### Data
━━━━━━━━

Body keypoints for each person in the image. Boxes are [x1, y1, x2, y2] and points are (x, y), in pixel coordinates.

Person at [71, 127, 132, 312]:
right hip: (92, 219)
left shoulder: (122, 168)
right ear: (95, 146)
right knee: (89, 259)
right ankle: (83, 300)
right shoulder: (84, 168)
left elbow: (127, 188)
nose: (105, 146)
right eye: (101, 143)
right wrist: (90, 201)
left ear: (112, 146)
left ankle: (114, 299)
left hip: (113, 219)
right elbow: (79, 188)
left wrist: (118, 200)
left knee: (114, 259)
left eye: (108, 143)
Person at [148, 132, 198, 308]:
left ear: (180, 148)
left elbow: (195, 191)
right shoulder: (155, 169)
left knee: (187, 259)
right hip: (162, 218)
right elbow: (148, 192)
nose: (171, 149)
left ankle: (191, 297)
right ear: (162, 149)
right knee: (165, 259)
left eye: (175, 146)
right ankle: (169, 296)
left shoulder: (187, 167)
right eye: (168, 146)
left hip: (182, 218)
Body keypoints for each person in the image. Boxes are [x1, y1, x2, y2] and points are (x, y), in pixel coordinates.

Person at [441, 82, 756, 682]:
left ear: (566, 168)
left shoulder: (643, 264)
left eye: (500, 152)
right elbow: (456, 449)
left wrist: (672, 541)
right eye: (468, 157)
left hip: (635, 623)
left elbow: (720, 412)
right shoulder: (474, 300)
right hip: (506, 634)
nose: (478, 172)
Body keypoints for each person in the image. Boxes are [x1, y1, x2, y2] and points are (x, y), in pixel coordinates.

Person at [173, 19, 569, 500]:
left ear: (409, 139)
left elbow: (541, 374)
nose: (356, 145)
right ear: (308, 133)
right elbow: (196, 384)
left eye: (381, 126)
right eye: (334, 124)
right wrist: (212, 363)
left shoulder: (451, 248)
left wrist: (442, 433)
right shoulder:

━━━━━━━━

Would you write out the whole listing word for word?

Body keypoints for each person in the image. Boxes are [x1, y1, x2, y2] and points are (x, y), in pixel coordinates.

Person at [71, 127, 132, 312]:
right hip: (92, 219)
left shoulder: (122, 168)
right ear: (95, 146)
right knee: (89, 259)
right ankle: (83, 300)
right shoulder: (84, 168)
left elbow: (127, 188)
nose: (105, 146)
right eye: (101, 143)
right wrist: (90, 201)
left ear: (112, 146)
left ankle: (114, 299)
left hip: (113, 219)
right elbow: (79, 188)
left wrist: (118, 200)
left knee: (114, 259)
left eye: (108, 143)
Person at [148, 132, 198, 308]:
left ear: (180, 148)
left elbow: (195, 191)
right shoulder: (155, 169)
left knee: (187, 259)
right hip: (162, 218)
right elbow: (148, 192)
nose: (171, 149)
left ankle: (191, 297)
right ear: (162, 149)
right knee: (165, 259)
left eye: (175, 146)
right ankle: (169, 296)
left shoulder: (187, 167)
right eye: (168, 146)
left hip: (182, 218)
Body keypoints for each person in the image. Boxes are [x1, y1, x2, y2] and points are (x, y), in pixel coordinates.

Person at [441, 82, 756, 682]:
left ear: (566, 168)
left shoulder: (643, 264)
left eye: (500, 152)
right elbow: (456, 449)
left wrist: (672, 541)
right eye: (468, 157)
left hip: (635, 623)
left elbow: (720, 412)
right shoulder: (474, 300)
right hip: (506, 634)
nose: (478, 172)
Body keypoints for each person in the image. Boxes are [x1, y1, x2, y2] and points are (x, y), in pixel coordinates.

Person at [173, 19, 569, 500]:
left ear: (409, 139)
left elbow: (541, 374)
nose: (356, 145)
right ear: (308, 133)
right elbow: (196, 384)
left eye: (381, 126)
right eye: (334, 124)
right wrist: (212, 363)
left shoulder: (451, 248)
left wrist: (442, 433)
right shoulder:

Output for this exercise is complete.